What the task asks
List every line in the lines below that contains the word "watch", copying each one in full. Case counts, so only matches with the same capitals and small letters qualify.

Extracted data entries:
======

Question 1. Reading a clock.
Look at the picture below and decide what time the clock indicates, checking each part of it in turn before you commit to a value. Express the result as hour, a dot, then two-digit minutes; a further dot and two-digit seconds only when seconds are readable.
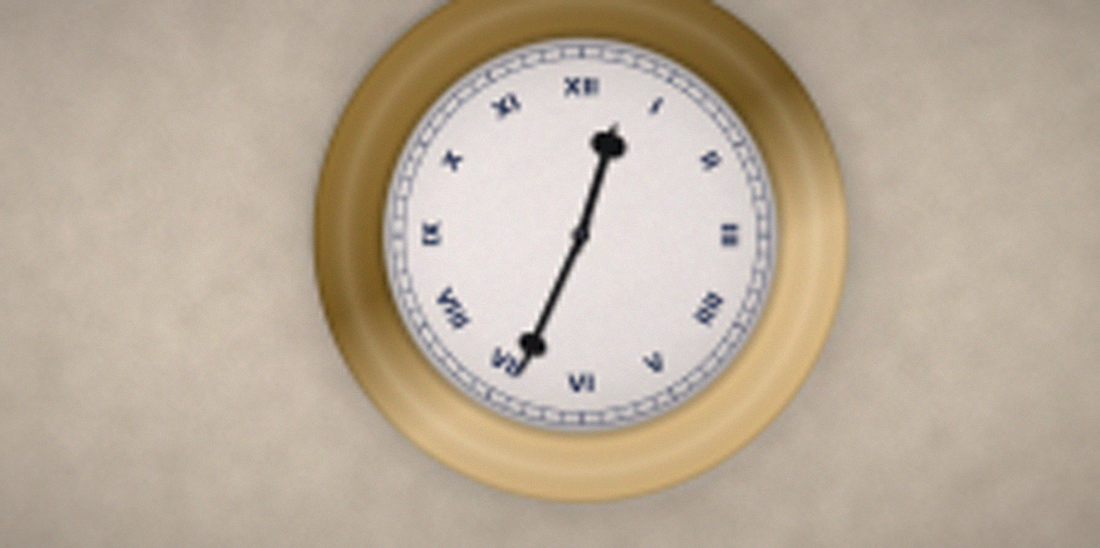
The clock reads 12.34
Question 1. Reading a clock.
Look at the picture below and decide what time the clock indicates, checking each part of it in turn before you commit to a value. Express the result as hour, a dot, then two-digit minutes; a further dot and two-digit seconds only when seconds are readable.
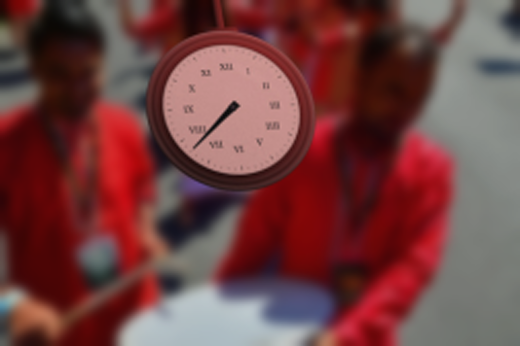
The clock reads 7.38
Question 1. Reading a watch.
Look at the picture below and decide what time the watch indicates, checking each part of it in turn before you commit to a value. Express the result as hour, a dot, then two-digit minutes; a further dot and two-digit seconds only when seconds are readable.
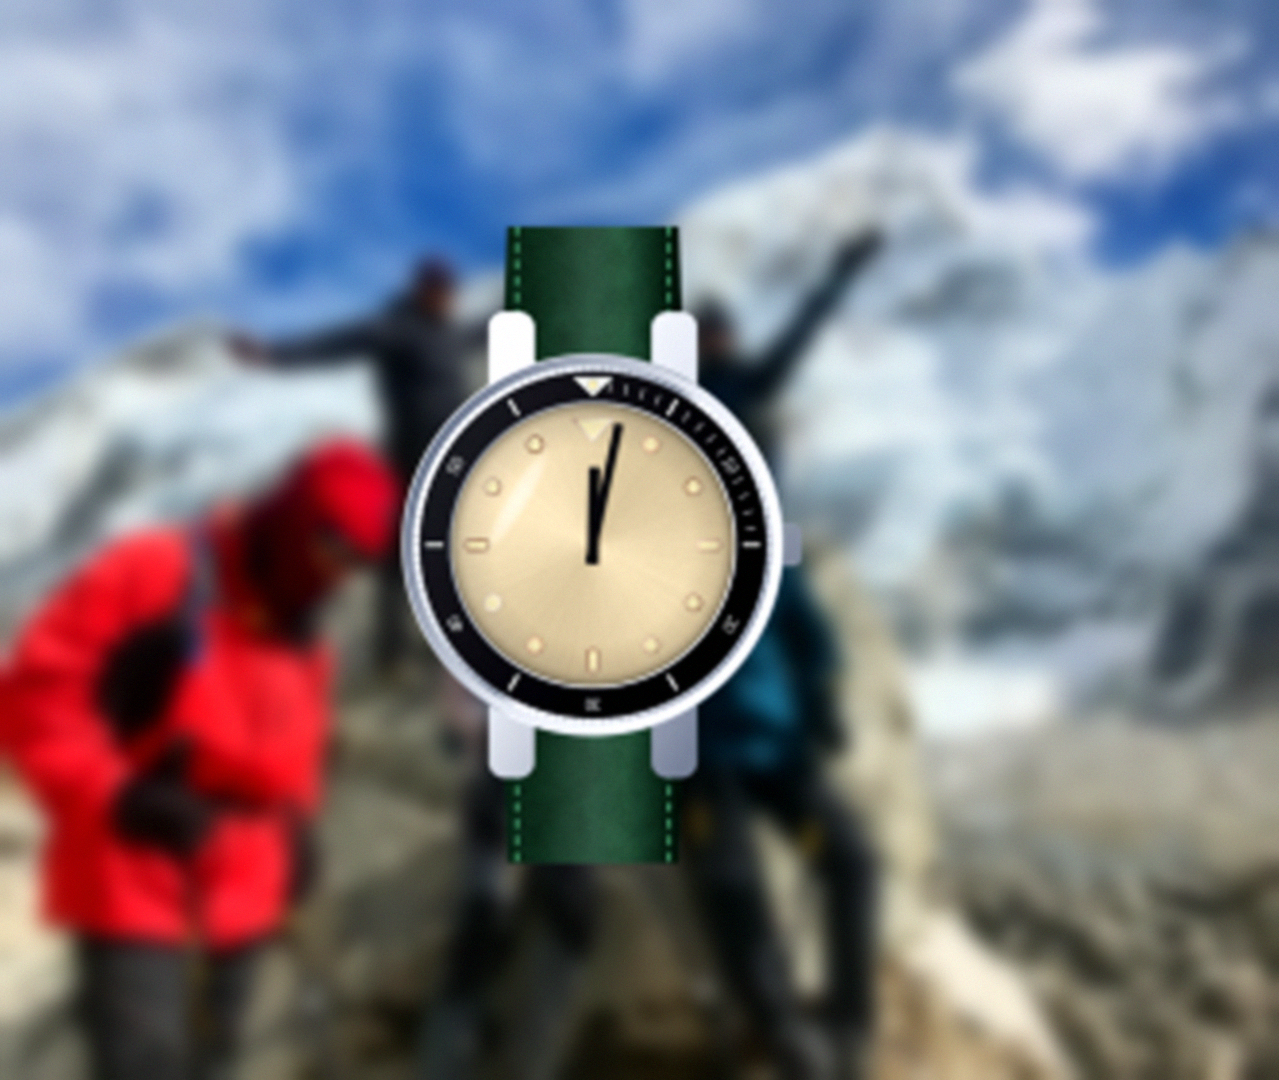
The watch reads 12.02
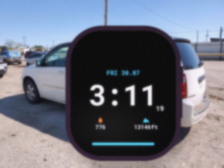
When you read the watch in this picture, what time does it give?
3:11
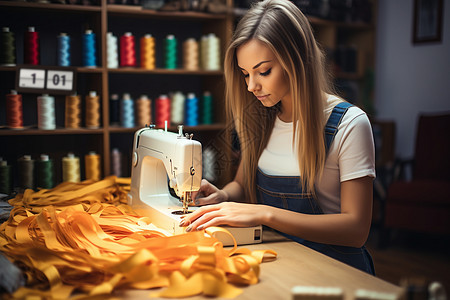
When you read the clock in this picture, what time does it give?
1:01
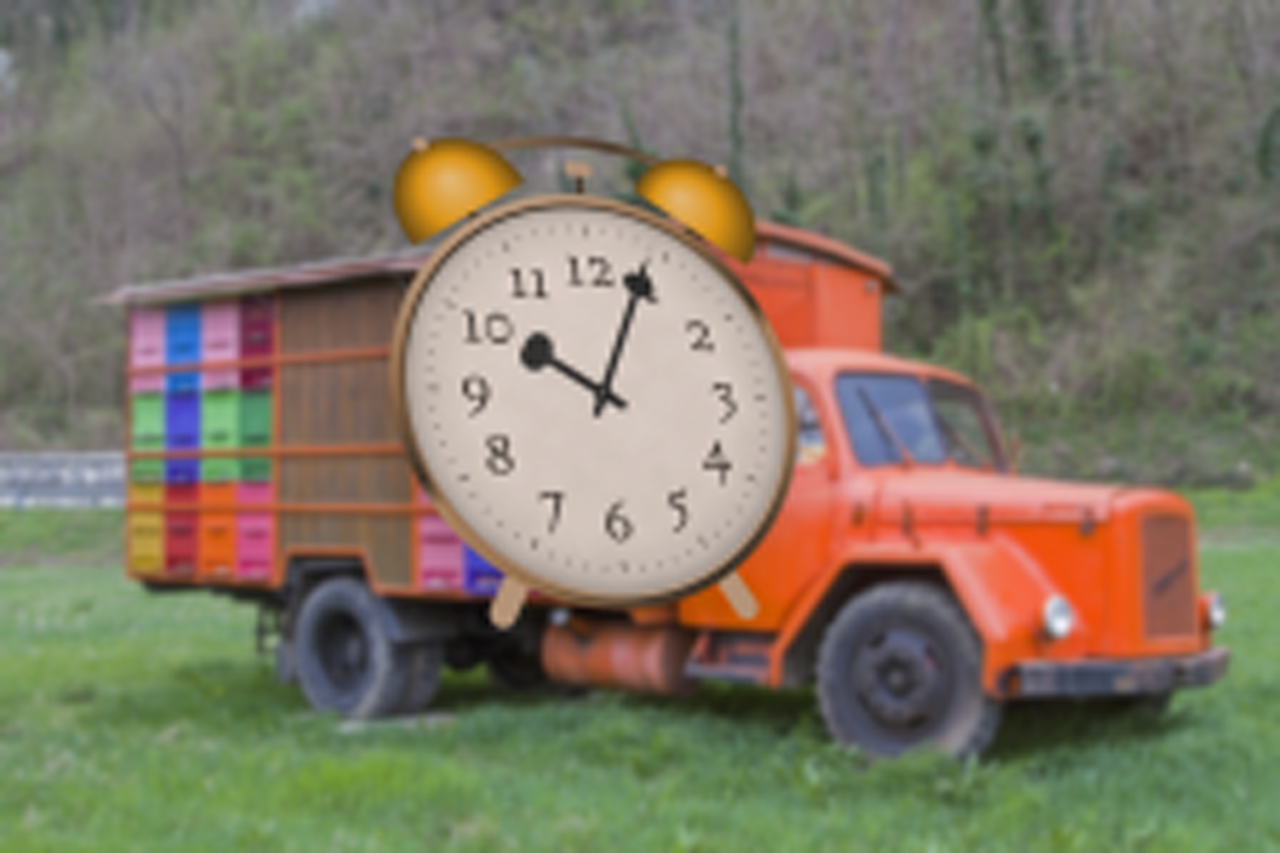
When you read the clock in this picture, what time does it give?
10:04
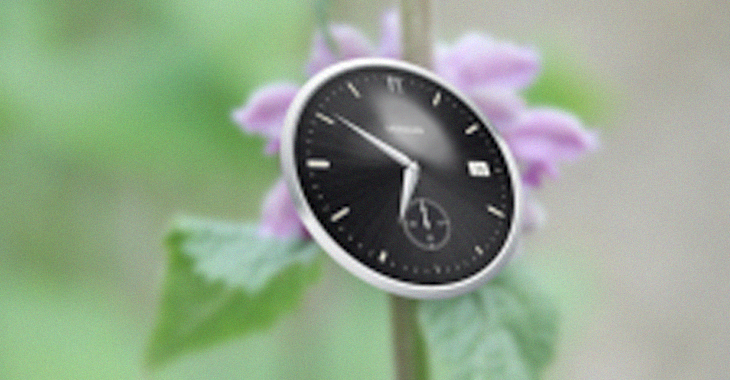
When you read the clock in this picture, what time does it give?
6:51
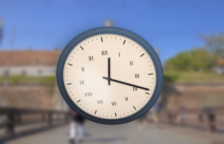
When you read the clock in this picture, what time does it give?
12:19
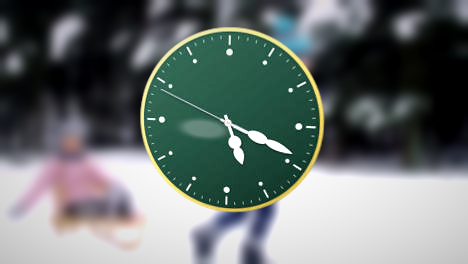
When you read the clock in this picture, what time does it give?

======

Task result
Question 1. Reading a watch.
Look at the picture below and decide what time the watch indicates, checking each part of it in turn before you commit to a value. Express the result as hour, a dot, then two-digit minutes; a further dot and two-digit seconds only when seconds are readable.
The watch reads 12.02
When you read the watch in this picture, what time does it give?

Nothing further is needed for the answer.